A JUDGE sought to fit a construction worker in a jail jumpsuit after he showed up to a virtual court hearing in a T-Shirt. 

A Detroit judge harangued the hardhat for his DayGlo neon green vest and shirt getup while making an appearance before him from an actual construction site.

"I don't do sweats and I don't do T-shirts in my courtroom," Judge Ronald Giles said, according to a report by FOX 2.

The unidentified defendant panned his camera around to prove to the coif-obsessed judge that he was indeed at a building site. 

“I’m at a construction site,” the man, whose alleged crime wasn't explained, protested to the judge.

Giles was unmoved, and chided him some more. 




“I don’t care where you’re at,” he snapped. 

He then proceeded to threaten the worker with a trip to jail.

"Alright, when you come to court, you dress for court because in my court, if you don't dress for court, I'm gonna dress you," he said. 

"Which means I send you to Wayne County Jail and let them dress you."

A woman who was a spectator in the proceeding jumped to the defense of the manual laborer. 

Following Giles's comments, an unknown woman spoke up to defend the worker. 

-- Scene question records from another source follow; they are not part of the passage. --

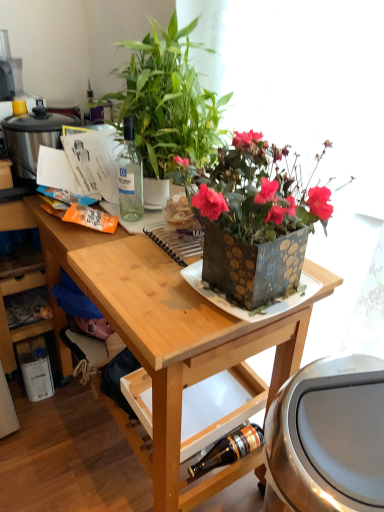
Question: Considering the relative sizes of stainless steel rice cooker at left, the 2th appliance in the bottom-to-top sequence, and brushed metal trash can at lower right, which is the 1th appliance from bottom to top, in the image provided, is stainless steel rice cooker at left, the 2th appliance in the bottom-to-top sequence, wider than brushed metal trash can at lower right, which is the 1th appliance from bottom to top,?

Choices:
 (A) yes
 (B) no

Answer: (B)

Question: From a real-world perspective, is stainless steel rice cooker at left, the 1th appliance when ordered from top to bottom, below brushed metal trash can at lower right, placed as the 2th appliance when sorted from back to front?

Choices:
 (A) yes
 (B) no

Answer: (B)

Question: Is stainless steel rice cooker at left, the 2th appliance in the bottom-to-top sequence, thinner than brushed metal trash can at lower right, placed as the second appliance when sorted from left to right?

Choices:
 (A) yes
 (B) no

Answer: (A)

Question: From a real-world perspective, is stainless steel rice cooker at left, which ranks as the 1th appliance in back-to-front order, physically above brushed metal trash can at lower right, which is the first appliance in front-to-back order?

Choices:
 (A) yes
 (B) no

Answer: (A)

Question: Is stainless steel rice cooker at left, the 2th appliance in the bottom-to-top sequence, oriented away from brushed metal trash can at lower right, placed as the 2th appliance when sorted from back to front?

Choices:
 (A) no
 (B) yes

Answer: (A)

Question: Choose the correct answer: Is metallic square plate at center inside wooden desk at center or outside it?

Choices:
 (A) outside
 (B) inside

Answer: (B)

Question: Looking at the image, does metallic square plate at center seem bigger or smaller compared to wooden desk at center?

Choices:
 (A) small
 (B) big

Answer: (A)

Question: Considering the relative positions of metallic square plate at center and wooden desk at center in the image provided, is metallic square plate at center to the left or to the right of wooden desk at center?

Choices:
 (A) right
 (B) left

Answer: (A)

Question: From the image's perspective, is metallic square plate at center above or below wooden desk at center?

Choices:
 (A) above
 (B) below

Answer: (A)

Question: Considering the relative positions of wooden desk at center and metallic square plate at center in the image provided, is wooden desk at center to the left or to the right of metallic square plate at center?

Choices:
 (A) left
 (B) right

Answer: (A)

Question: From a real-world perspective, is wooden desk at center physically located above or below metallic square plate at center?

Choices:
 (A) below
 (B) above

Answer: (A)

Question: In the image, is wooden desk at center positioned in front of or behind metallic square plate at center?

Choices:
 (A) behind
 (B) front

Answer: (B)

Question: Looking at the image, does wooden desk at center seem bigger or smaller compared to metallic square plate at center?

Choices:
 (A) big
 (B) small

Answer: (A)

Question: From a real-world perspective, is transparent glass bottle at upper left, the 2th bottle from the bottom, above or below brushed metal trash can at lower right, placed as the second appliance when sorted from left to right?

Choices:
 (A) above
 (B) below

Answer: (A)

Question: Considering their positions, is transparent glass bottle at upper left, the 2th bottle from the bottom, located in front of or behind brushed metal trash can at lower right, the first appliance when ordered from right to left?

Choices:
 (A) behind
 (B) front

Answer: (A)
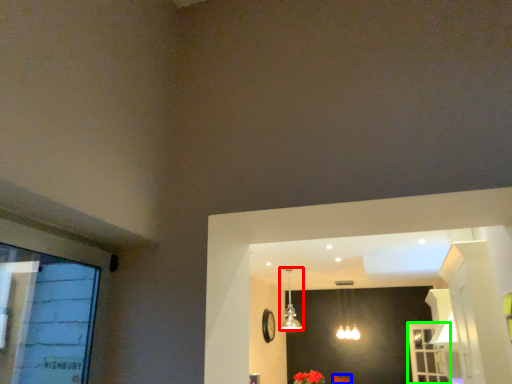
Question: Which object is the closest to the lamp (highlighted by a red box)? Choose among these: flower (highlighted by a blue box) or screen door (highlighted by a green box).

Choices:
 (A) flower
 (B) screen door

Answer: (A)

"That's bull– because it's just court and we all at home," the woman could be heard telling the judge.

The judge, who has served on the bench since 2006, demanded the woman’s silence.

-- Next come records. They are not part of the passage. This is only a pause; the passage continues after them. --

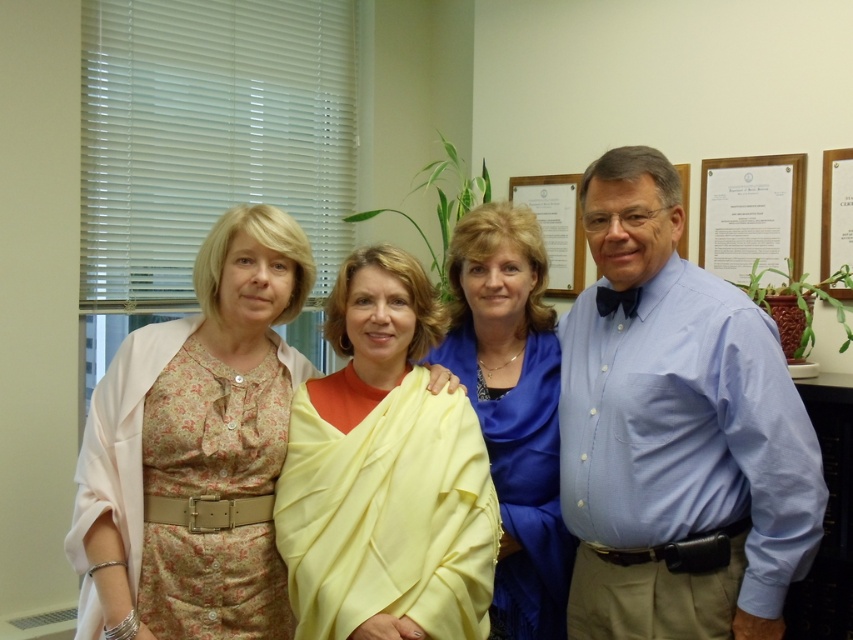
Based on the scene description, where is the yellow satin shawl at center located in terms of its 2D coordinates?

The yellow satin shawl at center is located at the 2D coordinates of point (386, 474).

You are an office assistant who needs to hang a new certificate on the wall. The certificate is 1.2 meters tall. The blue shirt at right and wooden plaque at upper right are already on the wall. Can you hang the certificate between them without overlapping?

The blue shirt at right is much taller than the wooden plaque at upper right. Since the certificate is 1.2 meters tall, it might not fit between them if the distance between the two objects is less than 1.2 meters. However, the exact spacing isn not provided, so it depends on the available space between them.

You are a photographer standing at the camera position. You want to adjust your zoom lens to ensure the blue satin blouse at center is the main focus. What should you do with the zoom lens?

Since the blue satin blouse at center and camera are 6.08 feet apart, you should zoom in to make the blouse the main focus while maintaining the distance between them.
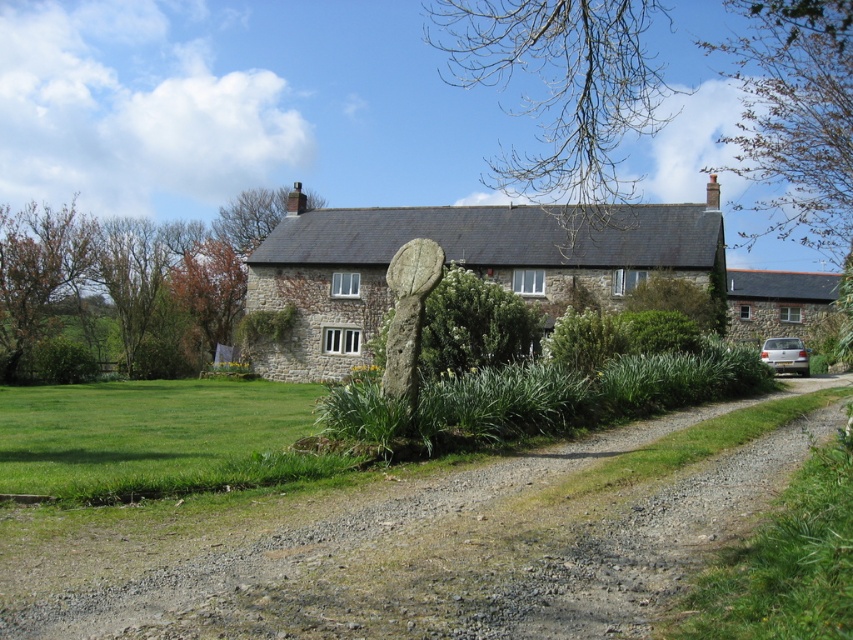
You are a visitor approaching the stone cottage at center from the gravel at center. Which object will you step onto first?

You will step onto the gravel at center first because it is smaller than the stone cottage at center, meaning the cottage is larger and likely positioned behind or elevated above the gravel path.

You are standing in front of the traditional stone house and want to walk towards the gravel at center and the silver metallic car at right. Which object will you encounter first?

You will encounter the gravel at center first because it is closer to you than the silver metallic car at right.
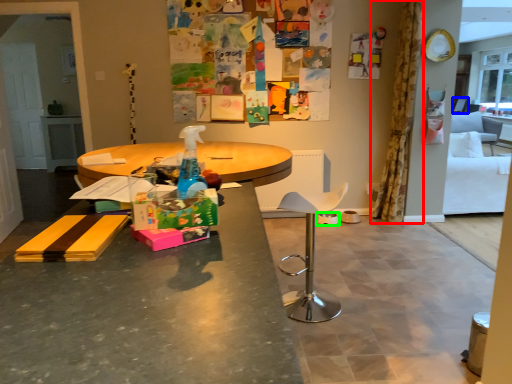
Question: Which object is positioned closest to curtain (highlighted by a red box)? Select from armchair (highlighted by a blue box) and bowl (highlighted by a green box).

Choices:
 (A) armchair
 (B) bowl

Answer: (B)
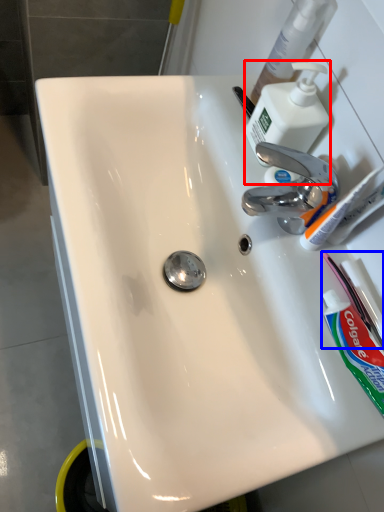
Question: Among these objects, which one is farthest to the camera, soap dispenser (highlighted by a red box) or toothbrush (highlighted by a blue box)?

Choices:
 (A) soap dispenser
 (B) toothbrush

Answer: (A)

"I suggest you shut your mouth and not be involved in the case, or you're going to end up locked up," Giles replied. 

A fellow judge at the 36th District Court was flummoxed by Giles’s hardline approach to a dress code given the virtual court setting as a result of the pandemic.

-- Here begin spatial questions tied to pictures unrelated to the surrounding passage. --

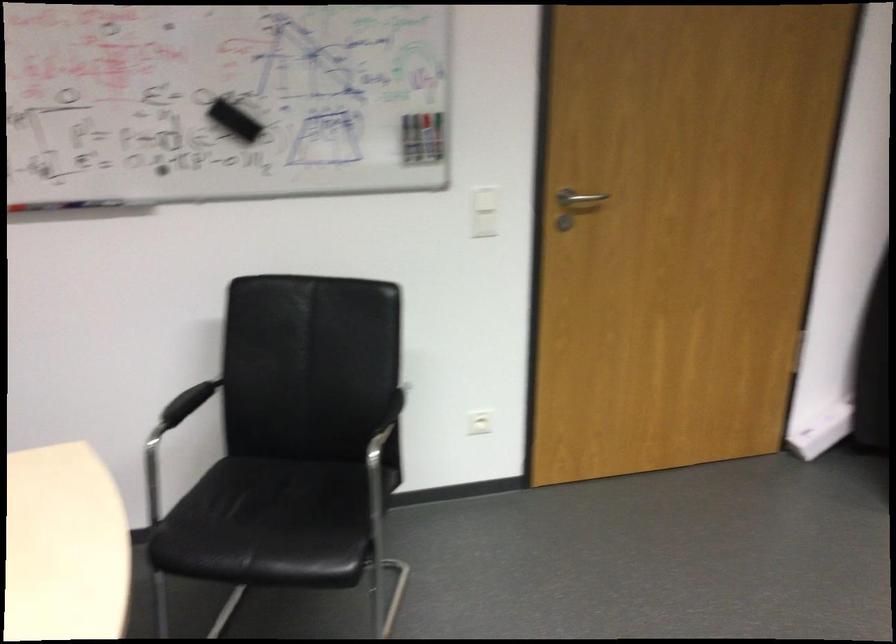
Find where to pull the silver door handle. Please return your answer as a coordinate pair (x, y).

(579, 199)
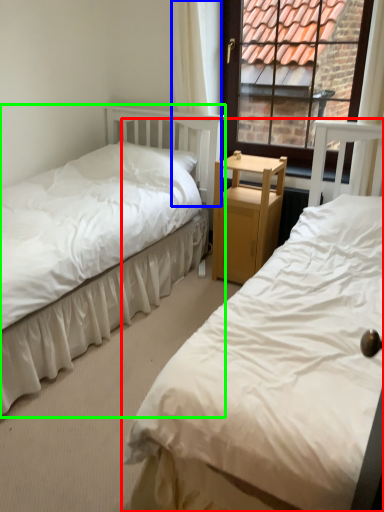
Question: Which is nearer to the bed (highlighted by a red box)? curtain (highlighted by a blue box) or bed (highlighted by a green box).

Choices:
 (A) curtain
 (B) bed

Answer: (B)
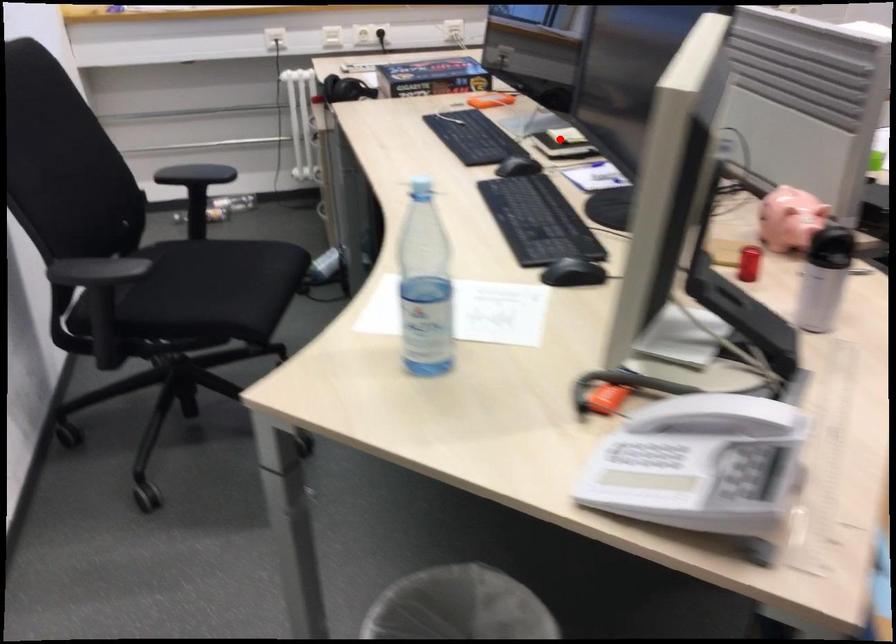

"My take is that it’s not a good look for the court. That’s not normally how court cases are conducted,"  chief judge at the 36th District Court, William McConico,  explained in an interview with FOX 2. 

He stressed there has been an unspoken flexibility that judges have embraced given the lack of physical appearances.

"I would say that a lot of judges would have made an exception because his work attire is construction.

"This is my work attire, you’re in yours. We are all in different professions."

Meetings are expected to take place amongst the judges of the court to better make sense of the T-shirt tantrum.

Neither the construction worker nor the woman who came to his defense were formally reprimanded. 

"There was no punishment to the defendant for being at work, and I don’t know if they even know who the person was who was advocating for him," McConico told the television station.

"That’s still a cliffhanger right now."